Chinese literature dates its cultivation in China to 1000 BC, when book of poems and songs was written describing pink peach blossoms and peach tree with ripe fruit. The Romans acquired the peach from Persia and named the fruit persica, assuming Persia to have been the center of origin of peaches.
The Romans spread peaches throughout their empire.
The peach is said to have been first cultivated in England about the middle of the sixteenth century, Gerard describes several varieties of peach as growing in his garden. Tusser mentions it among his list of fruits in 1557.
Peaches were introduced to the New World following the Spanish conquest.
In North America, it was only after the American Revolution in the 1770s when clonal propagation of peaches became a common technique.
Several peach cultivars were released between the 1770s and 1860s from selected seedling of unknown parentage.
A number of cultivars of unknown origin were released in the first half of the 1800s including Early Crawford, Late Crawford and Oldmixon Cling.

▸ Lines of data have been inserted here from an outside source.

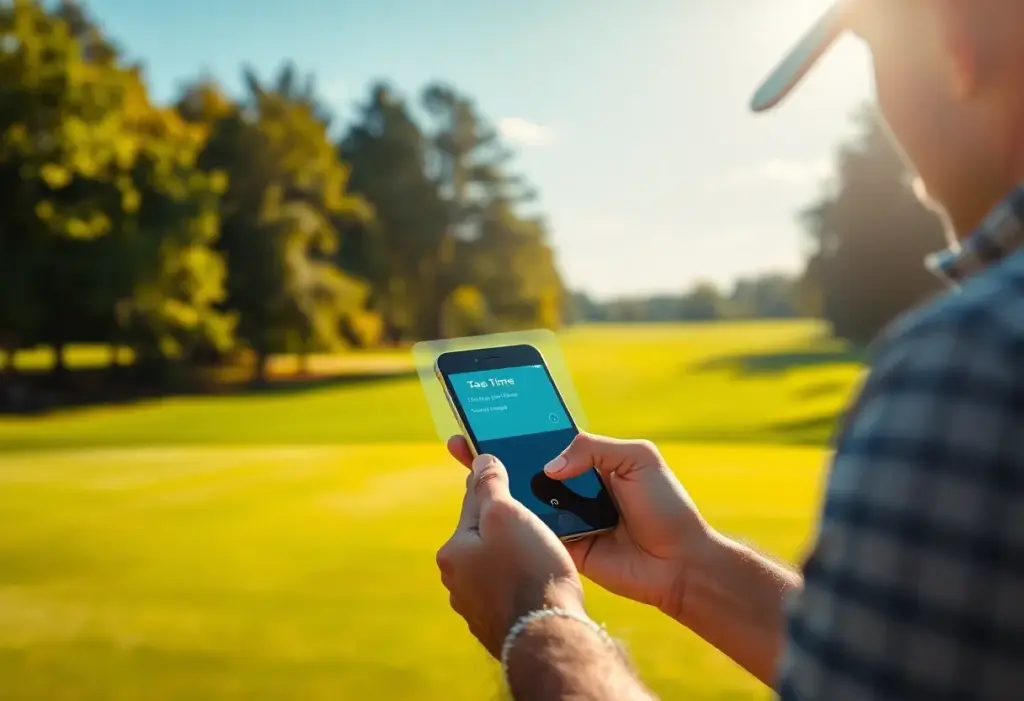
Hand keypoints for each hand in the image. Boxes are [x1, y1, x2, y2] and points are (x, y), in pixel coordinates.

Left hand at [436, 453, 585, 657]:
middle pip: (483, 536)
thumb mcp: (507, 514)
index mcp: (452, 552)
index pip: (472, 504)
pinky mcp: (498, 624)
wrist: (550, 633)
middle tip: (535, 519)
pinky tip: (540, 581)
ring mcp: (476, 607)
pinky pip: (509, 590)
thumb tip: (480, 461)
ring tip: (541, 552)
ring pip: (496, 564)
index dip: (494, 485)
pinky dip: (522, 581)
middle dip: (506, 526)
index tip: (504, 471)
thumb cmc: (529, 569)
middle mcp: (456, 582)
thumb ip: (489, 485)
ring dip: (515, 555)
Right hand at [447, 433, 711, 616]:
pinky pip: (534, 531)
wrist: (680, 563)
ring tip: (467, 468)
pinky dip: (516, 522)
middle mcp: (573, 486)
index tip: (489, 415)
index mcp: (590, 460)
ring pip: (525, 500)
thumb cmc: (666, 506)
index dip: (518, 429)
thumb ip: (592, 449)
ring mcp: (566, 517)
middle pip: (526, 467)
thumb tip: (548, 466)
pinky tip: (491, 508)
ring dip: (498, 487)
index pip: (546, 439)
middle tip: (461, 441)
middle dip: (494, 454)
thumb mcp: (637, 458)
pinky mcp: (563, 545)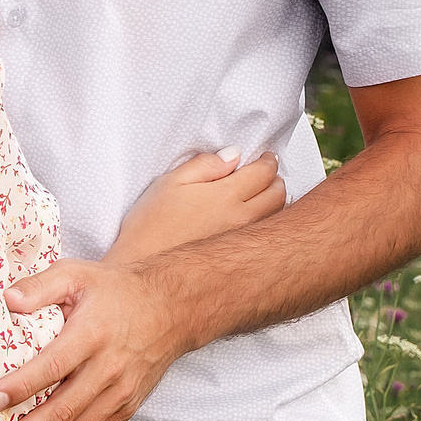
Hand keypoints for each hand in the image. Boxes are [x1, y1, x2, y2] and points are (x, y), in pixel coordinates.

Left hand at [0, 258, 185, 420]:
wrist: (168, 308)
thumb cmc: (115, 291)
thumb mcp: (77, 273)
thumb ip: (40, 285)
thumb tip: (7, 300)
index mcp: (93, 334)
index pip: (54, 365)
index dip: (22, 386)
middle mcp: (108, 370)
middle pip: (62, 412)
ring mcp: (119, 394)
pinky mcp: (124, 409)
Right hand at [101, 148, 284, 269]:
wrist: (142, 265)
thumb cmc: (151, 225)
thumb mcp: (170, 182)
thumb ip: (205, 165)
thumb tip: (234, 155)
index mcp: (225, 196)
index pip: (263, 172)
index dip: (268, 161)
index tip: (265, 157)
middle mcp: (241, 219)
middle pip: (278, 193)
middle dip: (276, 178)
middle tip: (268, 173)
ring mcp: (243, 242)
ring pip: (277, 216)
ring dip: (277, 200)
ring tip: (265, 194)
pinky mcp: (239, 259)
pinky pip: (266, 236)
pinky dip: (271, 221)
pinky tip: (257, 220)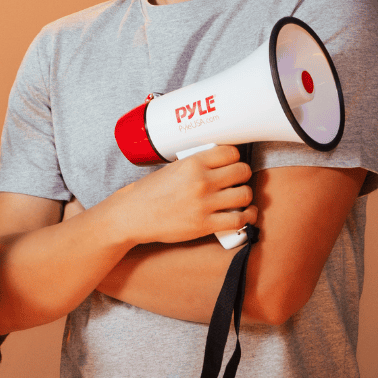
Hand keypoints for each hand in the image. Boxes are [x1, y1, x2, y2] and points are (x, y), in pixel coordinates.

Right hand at [110, 145, 255, 245]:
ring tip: (239, 197)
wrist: (131, 216)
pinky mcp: (205, 224)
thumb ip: (194, 166)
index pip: (230, 152)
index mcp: (192, 163)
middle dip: (242, 175)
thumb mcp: (170, 169)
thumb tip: (216, 165)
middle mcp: (201, 181)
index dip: (234, 158)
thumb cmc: (147, 193)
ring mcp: (204, 204)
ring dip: (244, 196)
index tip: (232, 162)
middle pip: (242, 171)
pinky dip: (246, 217)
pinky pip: (239, 220)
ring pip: (245, 194)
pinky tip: (244, 214)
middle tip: (236, 180)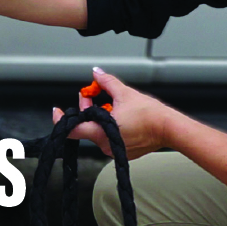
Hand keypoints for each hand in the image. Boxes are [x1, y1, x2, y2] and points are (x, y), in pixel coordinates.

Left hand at [52, 67, 178, 159]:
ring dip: (100, 118)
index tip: (57, 111)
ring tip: (110, 104)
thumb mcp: (124, 93)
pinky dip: (111, 127)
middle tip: (91, 96)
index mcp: (100, 132)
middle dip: (87, 110)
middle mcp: (105, 145)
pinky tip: (120, 116)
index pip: (72, 130)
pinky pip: (110, 138)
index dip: (61, 119)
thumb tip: (97, 73)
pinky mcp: (124, 153)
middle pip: (87, 127)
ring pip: (99, 132)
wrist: (169, 128)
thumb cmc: (149, 115)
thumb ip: (106, 82)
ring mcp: (115, 150)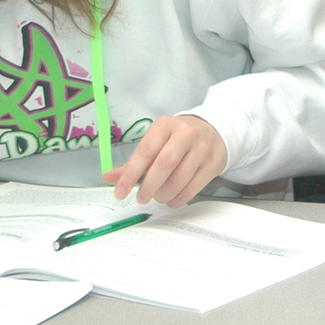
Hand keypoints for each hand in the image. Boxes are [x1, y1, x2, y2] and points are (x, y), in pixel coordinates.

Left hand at [103, 114, 227, 207]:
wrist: (214, 130)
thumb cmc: (179, 138)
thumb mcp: (157, 141)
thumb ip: (134, 161)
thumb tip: (109, 177)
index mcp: (166, 125)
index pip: (145, 151)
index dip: (130, 174)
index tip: (120, 192)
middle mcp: (186, 134)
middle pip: (165, 164)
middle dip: (149, 186)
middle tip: (141, 198)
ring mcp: (202, 148)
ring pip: (179, 179)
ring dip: (164, 194)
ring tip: (158, 196)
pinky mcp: (213, 164)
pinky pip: (193, 188)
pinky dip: (178, 199)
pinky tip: (172, 198)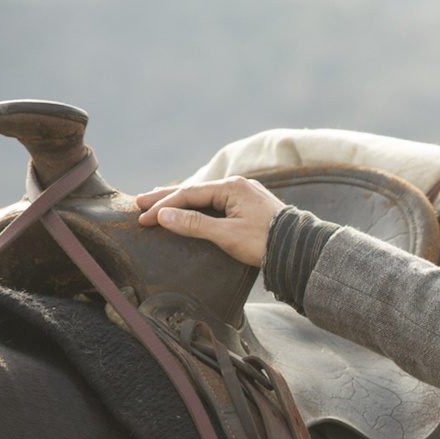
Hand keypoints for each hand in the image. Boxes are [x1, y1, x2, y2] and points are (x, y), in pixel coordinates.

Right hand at [136, 176, 285, 266]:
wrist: (301, 251)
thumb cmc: (265, 243)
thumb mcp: (227, 235)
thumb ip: (194, 224)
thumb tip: (163, 216)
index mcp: (231, 187)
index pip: (188, 194)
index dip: (163, 206)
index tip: (143, 218)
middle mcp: (238, 185)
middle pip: (194, 190)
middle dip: (166, 197)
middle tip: (139, 203)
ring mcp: (245, 195)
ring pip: (205, 196)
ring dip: (181, 201)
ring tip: (158, 203)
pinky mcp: (250, 206)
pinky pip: (217, 202)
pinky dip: (199, 206)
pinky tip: (190, 208)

About 1850, Charles Downing introduced peaches directly from China to North America, from which emerged the Chinese Cling. After Civil War, Samuel Rumph planted Chinese Cling in Marshallville, Georgia and released two important cultivars from that field, Elberta and Belle of Georgia.
Chinese Cling and its seedlings such as Elberta, Belle of Georgia, J.H Hale and their derivatives became important peach cultivars throughout the USA.